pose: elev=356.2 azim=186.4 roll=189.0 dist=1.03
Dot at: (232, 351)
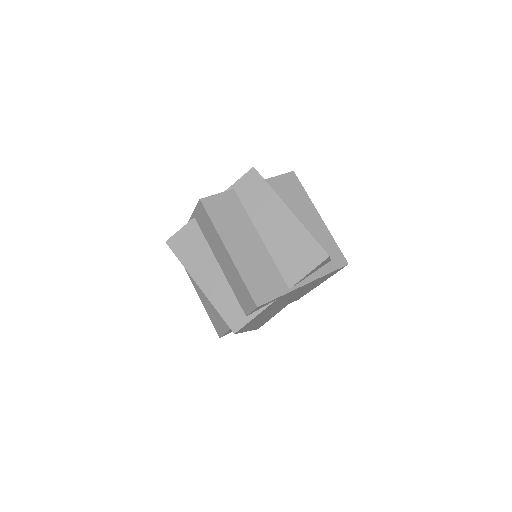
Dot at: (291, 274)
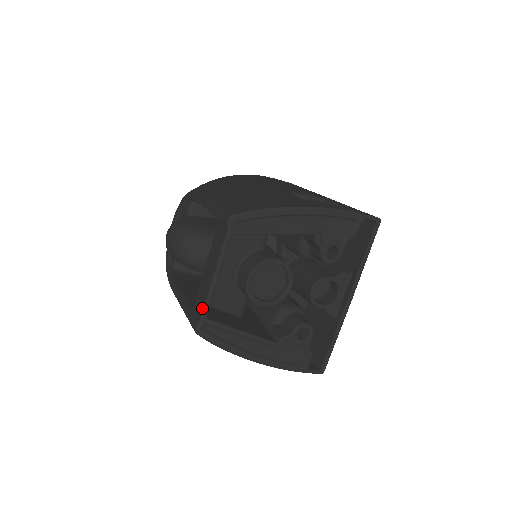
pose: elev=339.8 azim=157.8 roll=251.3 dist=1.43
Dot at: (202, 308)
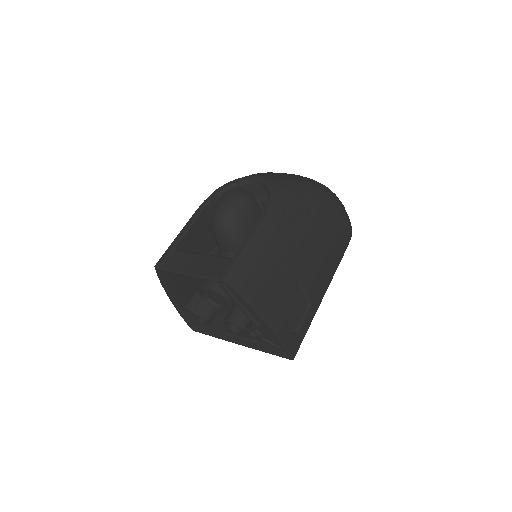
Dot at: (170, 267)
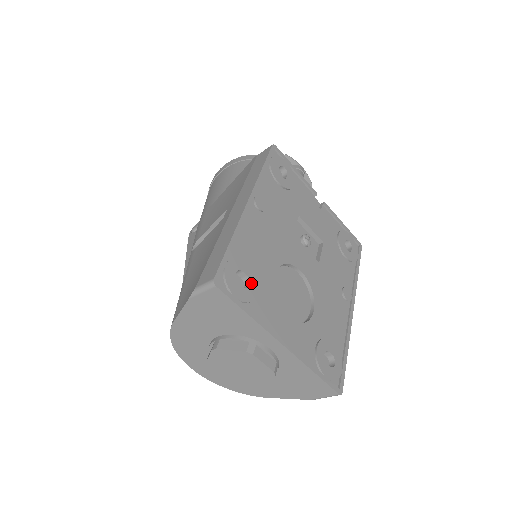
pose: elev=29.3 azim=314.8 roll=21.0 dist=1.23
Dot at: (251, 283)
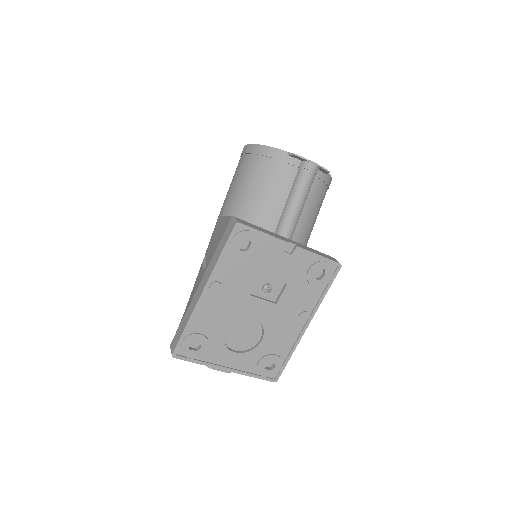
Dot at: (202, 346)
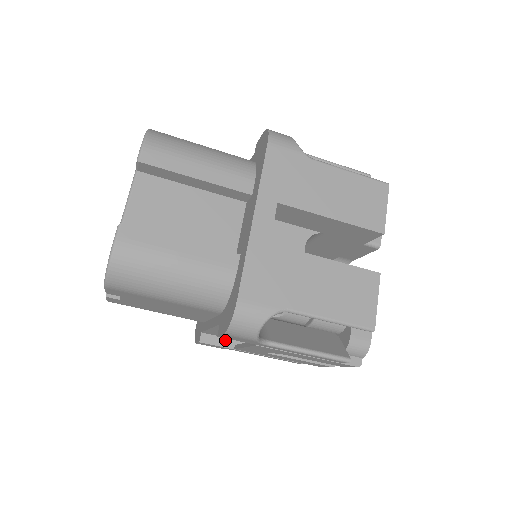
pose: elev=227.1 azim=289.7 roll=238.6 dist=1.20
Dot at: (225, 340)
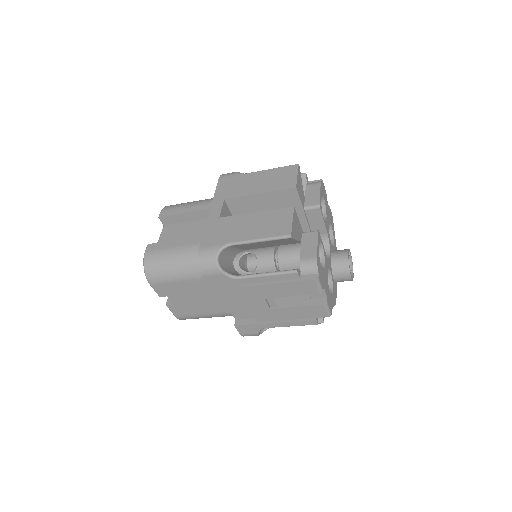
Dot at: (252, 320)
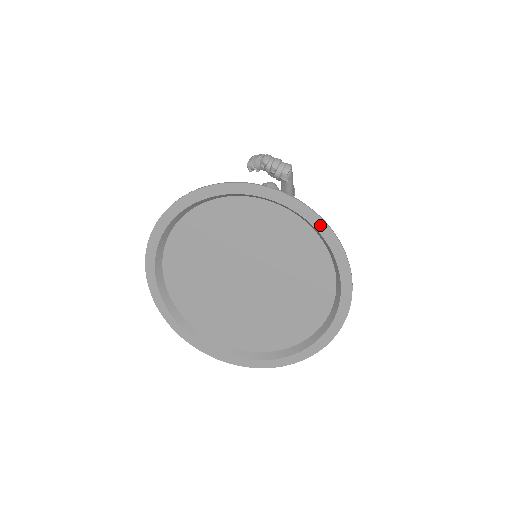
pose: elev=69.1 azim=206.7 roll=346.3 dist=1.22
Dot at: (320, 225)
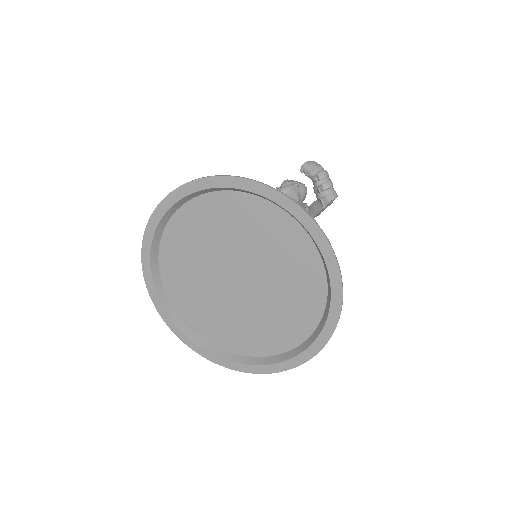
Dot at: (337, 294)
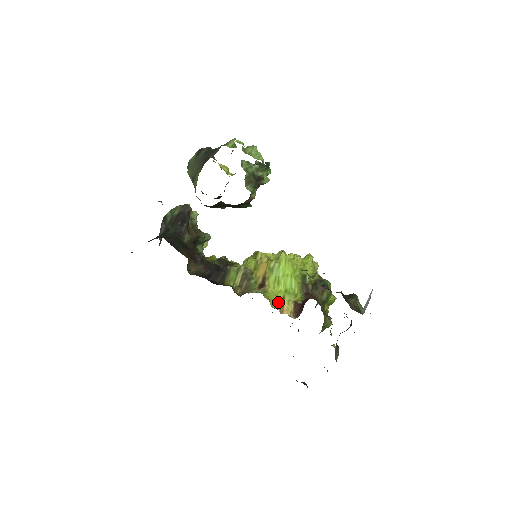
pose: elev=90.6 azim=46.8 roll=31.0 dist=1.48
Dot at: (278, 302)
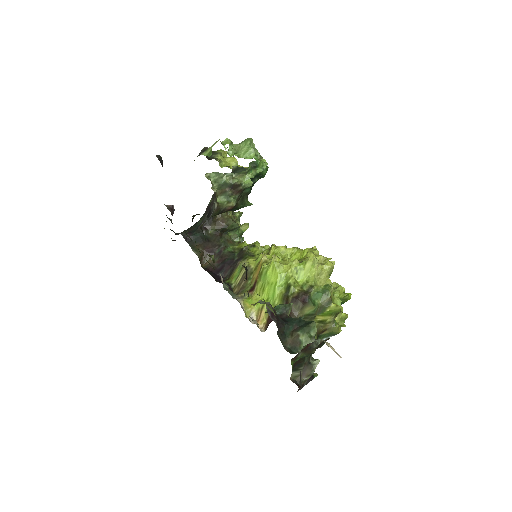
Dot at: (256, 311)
|---|
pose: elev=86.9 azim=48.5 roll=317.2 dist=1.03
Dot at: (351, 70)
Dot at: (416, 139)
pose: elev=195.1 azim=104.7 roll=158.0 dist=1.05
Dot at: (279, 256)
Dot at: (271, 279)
|---|
» **TASK INSTRUCTIONS**: Rewrite the material starting at the line that contains "pose: elev=356.2 azim=186.4" and ending at the line that contains "Dot at: (256, 311)", swapping "dist" for "distance" and keeping everything else unchanged. Leave the pictures out of your answer.

» **TASK ANSWER**:
pose: elev=356.2 azim=186.4 roll=189.0 distance=1.03
Dot at: (232, 351)
Dot at: (291, 274)
pose: elev=339.8 azim=157.8 roll=251.3 distance=1.43
Dot at: (202, 308)
Dot at: (170, 267)
pose: elev=29.3 azim=314.8 roll=21.0 distance=1.23
Dot at: (251, 283)
Dot at: (202, 346)
pose: elev=227.1 azim=289.7 roll=238.6 distance=1.20
Dot at: (225, 340)
Dot at: (252, 320)
pose: elev=69.1 azim=206.7 roll=346.3 distance=1.22
Dot at: (320, 225)
Dot at: (337, 294)
pose: elev=90.6 azim=46.8 roll=31.0 distance=1.48
Dot at: (278, 302)
Dot at: (256, 311)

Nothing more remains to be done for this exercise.